» Aim of the task: Of all the entries below, retype only the lines from the one with "можно, два слова." through the one with "вы не можете?", exactly as they appear.
Segment Start: Record extracts
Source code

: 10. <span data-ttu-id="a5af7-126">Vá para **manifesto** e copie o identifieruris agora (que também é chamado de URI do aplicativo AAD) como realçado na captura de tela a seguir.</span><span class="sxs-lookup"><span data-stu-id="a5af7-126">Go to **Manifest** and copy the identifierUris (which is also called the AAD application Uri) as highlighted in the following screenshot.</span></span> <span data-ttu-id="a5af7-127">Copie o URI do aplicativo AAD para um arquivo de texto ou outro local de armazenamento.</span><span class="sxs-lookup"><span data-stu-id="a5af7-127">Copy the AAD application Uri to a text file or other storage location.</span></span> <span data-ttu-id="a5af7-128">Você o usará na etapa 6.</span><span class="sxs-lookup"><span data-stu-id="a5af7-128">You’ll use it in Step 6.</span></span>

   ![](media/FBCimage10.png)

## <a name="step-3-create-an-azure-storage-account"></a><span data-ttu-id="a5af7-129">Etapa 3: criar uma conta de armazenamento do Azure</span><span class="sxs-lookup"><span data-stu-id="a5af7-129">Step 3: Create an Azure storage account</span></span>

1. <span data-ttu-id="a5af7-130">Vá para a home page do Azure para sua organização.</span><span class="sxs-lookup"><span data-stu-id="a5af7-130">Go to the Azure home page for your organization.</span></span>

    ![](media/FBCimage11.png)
Segment End: Record extracts
Segment Start: Record extracts
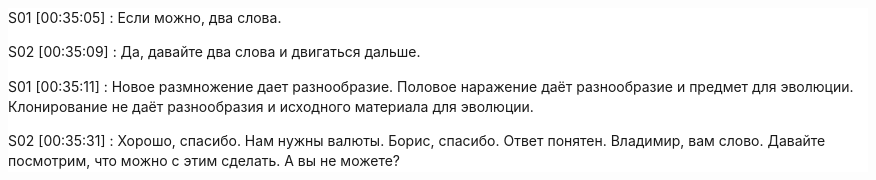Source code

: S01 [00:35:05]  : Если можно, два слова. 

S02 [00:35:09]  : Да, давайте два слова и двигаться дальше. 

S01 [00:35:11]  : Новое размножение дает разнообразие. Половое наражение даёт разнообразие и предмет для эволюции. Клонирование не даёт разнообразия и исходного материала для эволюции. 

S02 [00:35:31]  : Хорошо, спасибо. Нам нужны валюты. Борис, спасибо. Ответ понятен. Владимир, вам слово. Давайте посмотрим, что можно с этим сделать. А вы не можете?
Segment End: Record extracts
Segment Start: Record extracts
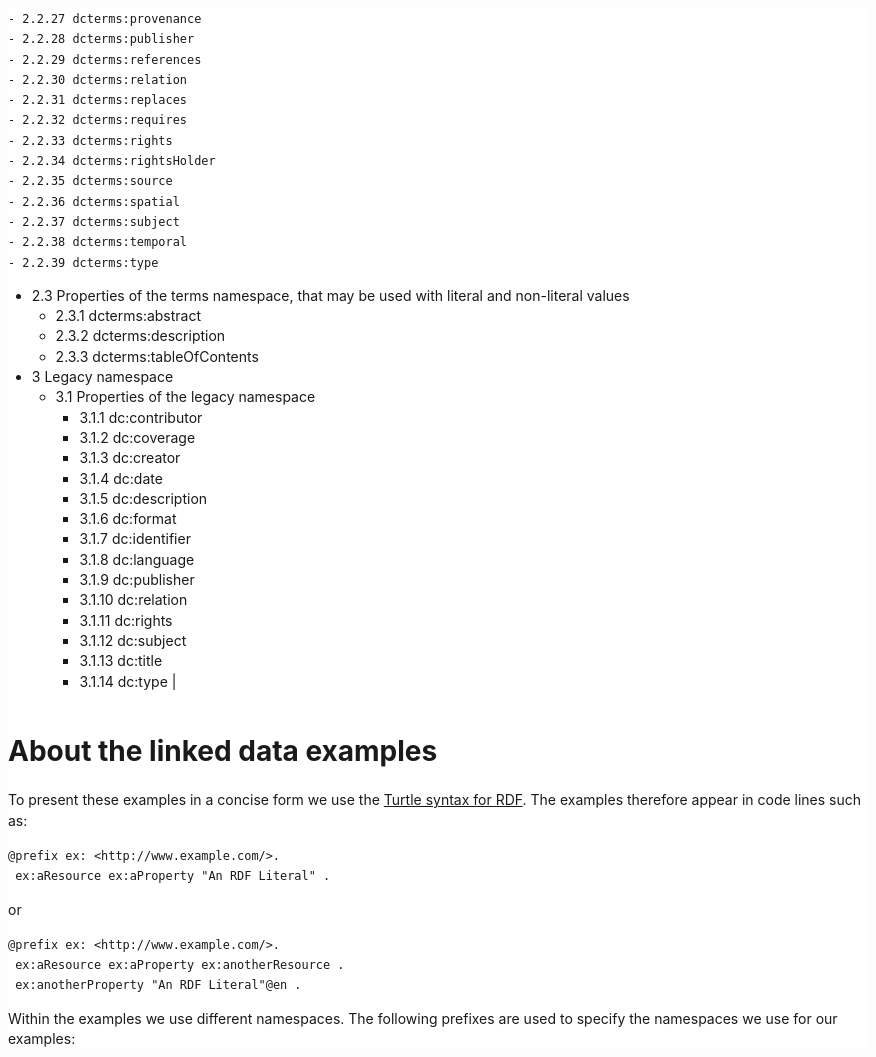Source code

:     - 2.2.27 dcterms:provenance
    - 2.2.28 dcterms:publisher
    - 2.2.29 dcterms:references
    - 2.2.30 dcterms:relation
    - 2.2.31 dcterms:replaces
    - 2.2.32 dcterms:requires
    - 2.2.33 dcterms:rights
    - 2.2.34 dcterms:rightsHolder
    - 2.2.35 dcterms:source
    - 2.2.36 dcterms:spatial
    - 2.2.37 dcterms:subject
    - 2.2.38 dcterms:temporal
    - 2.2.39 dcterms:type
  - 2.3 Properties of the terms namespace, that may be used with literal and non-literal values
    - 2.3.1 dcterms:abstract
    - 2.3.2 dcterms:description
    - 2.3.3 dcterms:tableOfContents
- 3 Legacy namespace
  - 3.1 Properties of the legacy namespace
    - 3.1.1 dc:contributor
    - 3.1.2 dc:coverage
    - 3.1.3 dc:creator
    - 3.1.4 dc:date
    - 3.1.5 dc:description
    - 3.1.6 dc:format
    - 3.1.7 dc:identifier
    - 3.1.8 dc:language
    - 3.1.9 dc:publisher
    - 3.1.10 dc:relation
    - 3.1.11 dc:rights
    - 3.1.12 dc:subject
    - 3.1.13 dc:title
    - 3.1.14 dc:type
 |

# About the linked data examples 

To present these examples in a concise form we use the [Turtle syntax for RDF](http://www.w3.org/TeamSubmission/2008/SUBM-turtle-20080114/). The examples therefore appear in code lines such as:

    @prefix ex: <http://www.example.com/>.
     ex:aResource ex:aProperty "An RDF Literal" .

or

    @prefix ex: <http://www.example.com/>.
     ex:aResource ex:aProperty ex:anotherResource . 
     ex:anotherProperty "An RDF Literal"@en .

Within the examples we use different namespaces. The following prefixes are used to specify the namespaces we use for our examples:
Segment End: Record extracts
» Solution for this problem:
: S01 [00:35:05]  : Если можно, два слова. 

S02 [00:35:09]  : Да, давайте два слова и двигаться дальше. 

S01 [00:35:11]  : Новое размножение дает разнообразие. Половое наражение даёт разнообразие и предмет для эволюции. Клонирование не даёт разнообразия и исходного материала для эволюции. 

S02 [00:35:31]  : Хорошо, спасибо. Нам нужны валюты. Борис, спасибо. Ответ понятен. Владимир, вам слово. Давайте посмотрим, что можно с этим сделать. А вы не можете?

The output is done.